Drift prevention: How to prevent accumulated learnings from overwhelming the original skill intent?
Conflict resolution: What happens when a lesson from one session contradicts another?
Quality gate: Should updates require a validation pass before being written?

2. DAG-Based Parallel Tool Execution

Category: Performance Impact: High | Effort: Medium | Priority: #2

What It Is

The LLM Compiler pattern (ICML 2024) treats multi-tool workflows like a compiler optimization pass. When the model returns multiple tool calls in a single response, instead of executing them sequentially, the system:

Analyzes dependencies between tool calls
Constructs a Directed Acyclic Graph (DAG)
Executes independent tools in parallel
Blocks only on actual data dependencies

How It Works

Current SF behavior (sequential):

Read(auth.ts) ─── 150ms ───▶ result
                               │
Read(types.ts) ─── 120ms ──▶ result
                               │
Grep("login") ─── 80ms ────▶ result
                               │
Read(test.ts) ─── 130ms ───▶ result
                               │
Total: ~480ms sequential

With DAG execution (parallel):

Read(auth.ts)  ─── 150ms ──▶ result ─┐
Read(types.ts) ─── 120ms ──▶ result ─┤
Grep("login")  ─── 80ms ───▶ result ─┤── all complete at 150ms
Read(test.ts)  ─── 130ms ──▶ result ─┘
                                      │
Total: ~150ms (max of parallel set)

Dependency analysis rules:

Tool A	Tool B	Dependency?	Reason
Read(file)	Read(file)	No	Reads are idempotent
Read(file)	Grep(pattern)	No	Independent data sources
Read(file)	Edit(file)	Yes	Edit depends on Read content
Edit(file)	Edit(file)	Yes	Edits to same file must serialize
Bash(cmd)	Bash(cmd)	Maybe	Depends on side effects
Write(file)	Read(file)	Yes	Read after write needs write to complete

Why It Fits SF

The model already emits multiple tool_use blocks in a single response. SF processes them, but the execution path in agent-loop.ts handles them in sequence. The parallelism opportunity is sitting right there.

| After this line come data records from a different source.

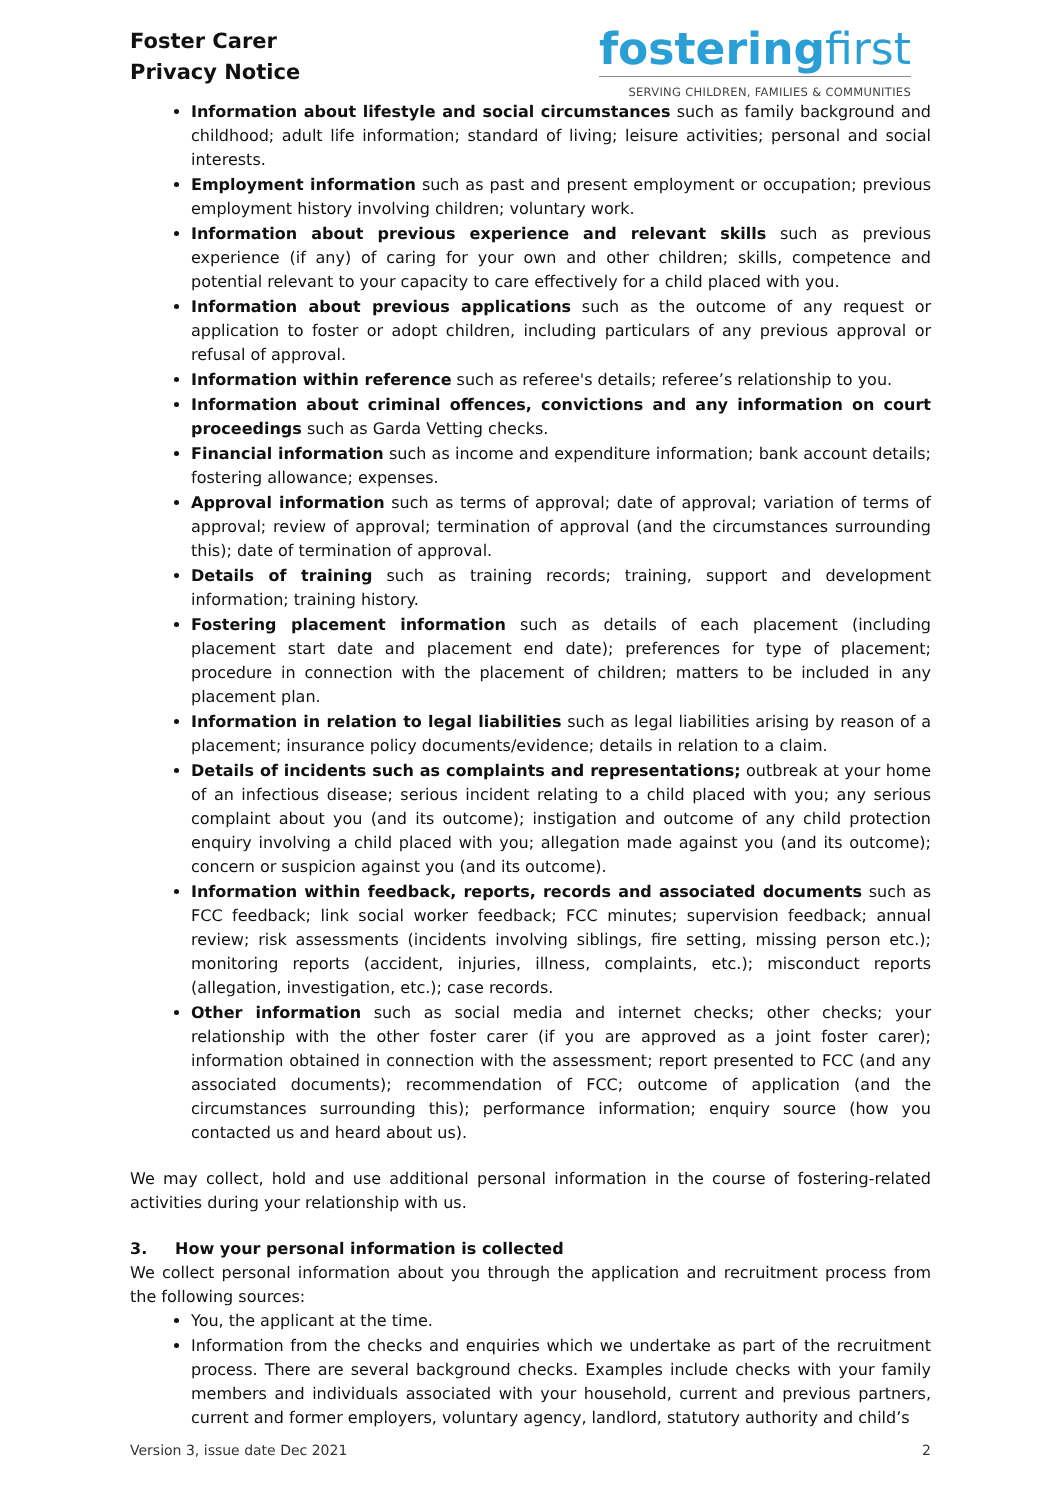Foster Carer
Privacy Notice
fosteringfirst
SERVING CHILDREN, FAMILIES & COMMUNITIES
Information about lifestyle and social circumstances such as family background and childhood; adult life information; standard of living; leisure activities; personal and social interests.
Employment information such as past and present employment or occupation; previous employment history involving children; voluntary work.
Information about previous experience and relevant skills such as previous experience (if any) of caring for your own and other children; skills, competence and potential relevant to your capacity to care effectively for a child placed with you.
Information about previous applications such as the outcome of any request or application to foster or adopt children, including particulars of any previous approval or refusal of approval.
Information within reference such as referee's details; referee’s relationship to you.
Information about criminal offences, convictions and any information on court proceedings such as Garda Vetting checks.
Financial information such as income and expenditure information; bank account details; fostering allowance; expenses.
Approval information such as terms of approval; date of approval; variation of terms of approval; review of approval; termination of approval (and the circumstances surrounding this); date of termination of approval.
Details of training such as training records; training, support and development information; training history.
Fostering placement information such as details of each placement (including placement start date and placement end date); preferences for type of placement; procedure in connection with the placement of children; matters to be included in any placement plan.
Information in relation to legal liabilities such as legal liabilities arising by reason of a placement; insurance policy documents/evidence; details in relation to a claim.
Details of incidents such as complaints and representations; outbreak at your home of an infectious disease; serious incident relating to a child placed with you; any serious complaint about you (and its outcome); instigation and outcome of any child protection enquiry involving a child placed with you; allegation made against you (and its outcome); concern or suspicion against you (and its outcome).
Information within feedback, reports, records and associated documents such as FCC feedback; link social worker feedback; FCC minutes; supervision feedback; annual review; risk assessments (incidents involving siblings, fire setting, missing person etc.); monitoring reports (accident, injuries, illness, complaints, etc.); misconduct reports (allegation, investigation, etc.); case records.
Other information such as social media and internet checks; other checks; your relationship with the other foster carer (if you are approved as a joint foster carer); information obtained in connection with the assessment; report presented to FCC (and any associated documents); recommendation of FCC; outcome of application (and the circumstances surrounding this); performance information; enquiry source (how you contacted us and heard about us).
We may collect, hold and use additional personal information in the course of fostering-related activities during your relationship with us.
3. How your personal information is collected
We collect personal information about you through the application and recruitment process from the following sources:
You, the applicant at the time.
Information from the checks and enquiries which we undertake as part of the recruitment process. There are several background checks. Examples include checks with your family members and individuals associated with your household, current and previous partners, current and former employers, voluntary agency, landlord, statutory authority and child’s
Version 3, issue date Dec 2021 2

Measured impact estimate: A typical coding turn involves 3-5 tool calls. With 60% parallelizable (reads, greps, globs), per-turn latency drops by 40-60%. Over a 50-turn session, that's minutes saved.

Integration Points

SF Component	Role in Integration
`agent-loop.ts` tool execution path	Replace sequential execution with DAG scheduler
Tool definitions	Annotate tools with side-effect metadata (pure/impure)
Extension hooks (`tool_*`)	Must still fire in correct order per dependency chain

Architecture

Model response with N tool_use blocks
                │
                ▼
┌──────────────────────────────┐
│      Dependency Analyzer      │
│  • Parse tool calls           │
│  • Identify file overlaps     │
│  • Identify data dependencies │
│  • Classify: pure vs impure   │
└──────────────┬───────────────┘
               │
               ▼
┌──────────────────────────────┐
│        DAG Constructor        │
│  • Nodes = tool calls         │
│  • Edges = dependencies       │
│  • Topological sort           │
└──────────────┬───────────────┘
               │
               ▼
┌──────────────────────────────┐
│      Parallel Executor        │
│  • Execute roots immediately  │
│  • On completion, unlock      │
│    dependent nodes            │
│  • Collect all results        │
│  • Return in original order   │
└──────────────────────────────┘

Open Questions

Bash side effects: How to determine if two Bash commands conflict without executing them?
Extension hooks: Should tool_start/tool_end events fire in execution order or original order?
Error propagation: If a parallel tool fails, do dependent tools get cancelled or receive the error?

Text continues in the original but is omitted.